However, there are exceptions. Some manufacturers may not have a well-established channel or may not have the right technology to capture the correct information, so they have to start from the ground up.
Let’s take a look at the difference between going around distributors and partnering with them looks like.
Here Are the Differences.
For a manufacturer with a direct go-to-market strategy, getting off the ground with a partner channel can be a little difficult. It’s very achievable, though, so don’t get discouraged if this is you.
You’ll be dealing with sellers who may not be familiar with your brand or which products you sell. If they’ve sold your products before, maybe it’s because of the quality or the price.
The program you put together should reward your customers and your new partners for enrolling and give them a benefit for selling and buying after or up to a number of days before enrolling. This could be something like submitting their invoices for points or a chance to win a prize in a giveaway.
Once you’ve locked in prizing and operations, your job is to really market the program.
Your lack of current data means that the marketing budget will have to be high. There will need to be a lot of advertisements, coop or MDF funds, and cooperative marketing through your new distributor partnerships.

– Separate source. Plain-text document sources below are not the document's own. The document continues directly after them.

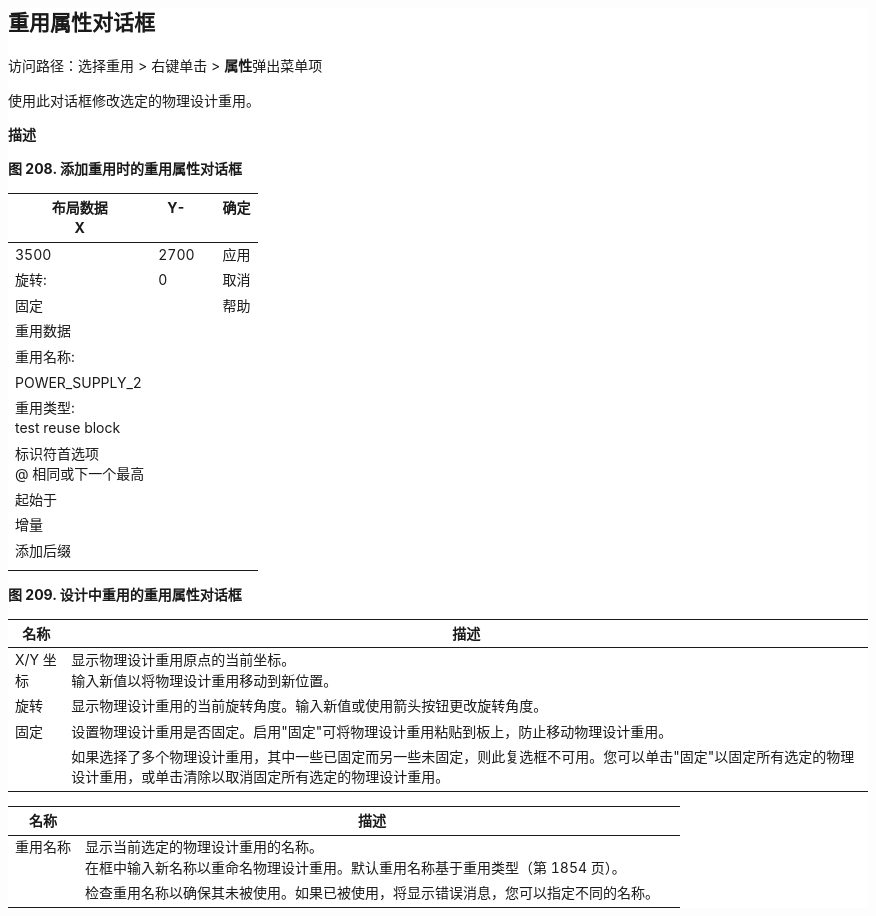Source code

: ## 重用属性对话框

访问路径：选择重用 > 右键单击 > **属性**弹出菜单项

使用此对话框修改选定的物理设计重用。

**描述**

**图 208. 添加重用时的重用属性对话框**

| 布局数据<br>X                                 | Y-   |  | 确定     |
|--------------------------------------------------|------|--|--------|
| 3500                                             | 2700 |  | 应用  |
| 旋转:                                        | 0    |  | 取消 |
| 固定                                            |      |  | 帮助   |
| 重用数据                                       |      |  |        |
| 重用名称:                                      |      |  |        |
| POWER_SUPPLY_2                                   |      |  |        |
| 重用类型:<br>test reuse block                  |      |  |        |
| 标识符首选项<br>@ 相同或下一个最高 |      |  |        |
| 起始于                                         |      |  |        |
| 增量                                     |      |  |        |
| 添加后缀                                       |      |  |        |
|                                                  |      |  |        |

**图 209. 设计中重用的重用属性对话框**

| 名称            | 描述                                                                                                                                                                                                                                                              |
|-----------------|--------------------------------------------------------------------------------------------------------------------------------------------------------------------------------------------------------------------------------------------------------------------------|
| X/Y 坐标 | 显示物理设计重用原点的当前坐标。<br>输入新值以将物理设计重用移动到新位置。                                                                                                                            |
| 旋转        | 显示物理设计重用的当前旋转角度。输入新值或使用箭头按钮更改旋转角度。                                                                                                                                   |
| 固定           | 设置物理设计重用是否固定。启用"固定"可将物理设计重用粘贴到板上，防止移动物理设计重用。                                                                                                        |
|                 | 如果选择了多个物理设计重用，其中一些已固定而另一些未固定，则此复选框不可用。您可以单击"固定"以固定所有选定的物理设计重用，或单击清除以取消固定所有选定的物理设计重用。 |

| 名称                                                                                                                                                                                                                                                                         | 描述                                                                                                                                                                                                                                                                                                                                                                                                                                                                                                                                                                                                                                                |  |
|------------------------------------------------------------------------------------------------------------------------------------------------------------------------------------------------------------------------------------------------------------------------------|------------------------------------------------------------------------------------------------------------------------------------------------------------------------------------------------------------------------------------------------------------------------------------------------------------------------------------------------------------------------------------------------------------------------------------------------------------------------------------------------------------------------------------------------------------------------------------------------------------------------------------------------------------|--|
| 重用名称                                                                                                                                                                                                                                                                   | 显示当前选定的物理设计重用的名称。<br>在框中输入新名称以重命名物理设计重用。默认重用名称基于重用类型（第 1854 页）。                                                                                                                                                                                                                                                                                                                                                                                                                                                                                                                                                                                    |  |
|                                                                                                                                                                                                                                                                              | 检查重用名称以确保其未被使用。如果已被使用，将显示错误消息，您可以指定不同的名称。                                                                                                                                                                                                                                                                                                                                                                                                                                                                                                                                                                                                                                    |  |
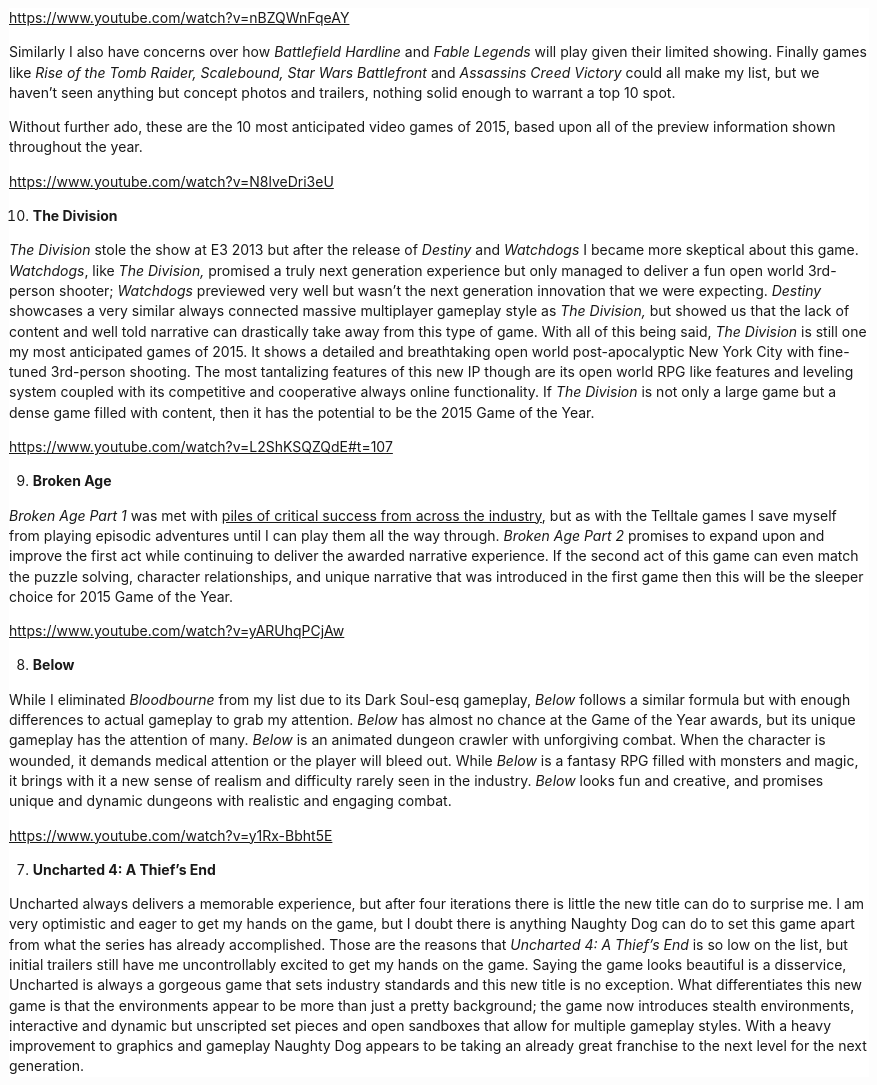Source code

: https://www.youtube.com/watch?v=nBZQWnFqeAY

Similarly I also have concerns over how _Battlefield Hardline_ and _Fable Legends_ will play given their limited showing. Finally games like _Rise of the Tomb Raider, Scalebound, Star Wars Battlefront_ and _Assassins Creed Victory_ could all make my list, but we haven’t seen anything but concept photos and trailers, nothing solid enough to warrant a top 10 spot.

Without further ado, these are the 10 most anticipated video games of 2015, based upon all of the preview information shown throughout the year.

https://www.youtube.com/watch?v=N8lveDri3eU

10. **The Division**

_The Division_ stole the show at E3 2013 but after the release of _Destiny_ and _Watchdogs_ I became more skeptical about this game. _Watchdogs_, like _The Division,_ promised a truly next generation experience but only managed to deliver a fun open world 3rd-person shooter; _Watchdogs_ previewed very well but wasn’t the next generation innovation that we were expecting. _Destiny_ showcases a very similar always connected massive multiplayer gameplay style as _The Division,_ but showed us that the lack of content and well told narrative can drastically take away from this type of game. With all of this being said, _The Division_ is still one my most anticipated games of 2015. It shows a detailed and breathtaking open world post-apocalyptic New York City with fine-tuned 3rd-person shooting. The most tantalizing features of this new IP though are its open world RPG like features and leveling system coupled with its competitive and cooperative always online functionality. If _The Division_ is not only a large game but a dense game filled with content, then it has the potential to be the 2015 Game of the Year.

https://www.youtube.com/watch?v=L2ShKSQZQdE#t=107

9. **Broken Age**

_Broken Age Part 1_ was met with [piles of critical success from across the industry](http://www.ign.com/articles/2014/01/16/broken-age-act-i-review), but as with the Telltale games I save myself from playing episodic adventures until I can play them all the way through. _Broken Age Part 2_ promises to expand upon and improve the first act while continuing to deliver the awarded narrative experience. If the second act of this game can even match the puzzle solving, character relationships, and unique narrative that was introduced in the first game then this will be the sleeper choice for 2015 Game of the Year.

https://www.youtube.com/watch?v=yARUhqPCjAw

8. **Below**

While I eliminated _Bloodbourne_ from my list due to its Dark Soul-esq gameplay, _Below_ follows a similar formula but with enough differences to actual gameplay to grab my attention. _Below_ has almost no chance at the Game of the Year awards, but its unique gameplay has the attention of many. _Below_ is an animated dungeon crawler with unforgiving combat. When the character is wounded, it demands medical attention or the player will bleed out. While _Below_ is a fantasy RPG filled with monsters and magic, it brings with it a new sense of realism and difficulty rarely seen in the industry. _Below_ looks fun and creative, and promises unique and dynamic dungeons with realistic and engaging combat.

https://www.youtube.com/watch?v=y1Rx-Bbht5E

7. **Uncharted 4: A Thief’s End**

Uncharted always delivers a memorable experience, but after four iterations there is little the new title can do to surprise me. I am very optimistic and eager to get my hands on the game, but I doubt there is anything Naughty Dog can do to set this game apart from what the series has already accomplished. Those are the reasons that _Uncharted 4: A Thief’s End_ is so low on the list, but initial trailers still have me uncontrollably excited to get my hands on the game. Saying the game looks beautiful is a disservice, Uncharted is always a gorgeous game that sets industry standards and this new title is no exception. What differentiates this new game is that the environments appear to be more than just a pretty background; the game now introduces stealth environments, interactive and dynamic but unscripted set pieces and open sandboxes that allow for multiple gameplay styles. With a heavy improvement to graphics and gameplay Naughty Dog appears to be taking an already great franchise to the next level for the next generation.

What your marketing needs to do is push a few things: the prizing, the benefits of being in the program, i.e. rewards for buying your products, but most importantly, what value working with you, your distributors, and your product brings them.
We often like to say that an incentive program is the cherry on the cheesecake. It’s never going to be the only reason people continue to do business with you, but it’s what people see and get excited about.
Market the program in this way, and you’ll be swimming in contractor data. You can take a look at one of our case studies to get some deeper ideas about how to run a program with no starting customer data, here.
On the other hand, there are manufacturers who have a solid distributor channel in place, the technology to acquire such data, or already have a solid handle on customer data but would like to increase their engagement with this audience.
This type of program, often times more successful in it’s channel relations activities, should also reward but the distributor- and dealer-level personnel for selling as well as the contractors for enrolling and buying products.
An example of this would be encouraging the dealer and distributor personnel to enroll contractors into the program. When they do this, that information is tracked, and the person responsible for enrolling the contractor wins rewards similar to the contractor.
This could mean a higher prize budget, but lower marketing budget than the former program type, as you won’t need to do as much training on your products to a new audience. Even with a lowered marketing budget, every great program needs a solid marketing campaign.
One way to lower the prize budget, however, is to work off a ratio rewarding system. For instance, if you would like to reward contractors with points for their enrollment and purchases, the channel partners could receive 10-20% of the points for products claimed by their respective contractors.
If you’re looking for more information about this, we also have an award-winning example of how this kind of program can play out. Learn more here.
There are different ways to go about customer acquisition programs with incentives. Whichever way you hack it, success can be found. All it takes is the know-how to implement the right methods.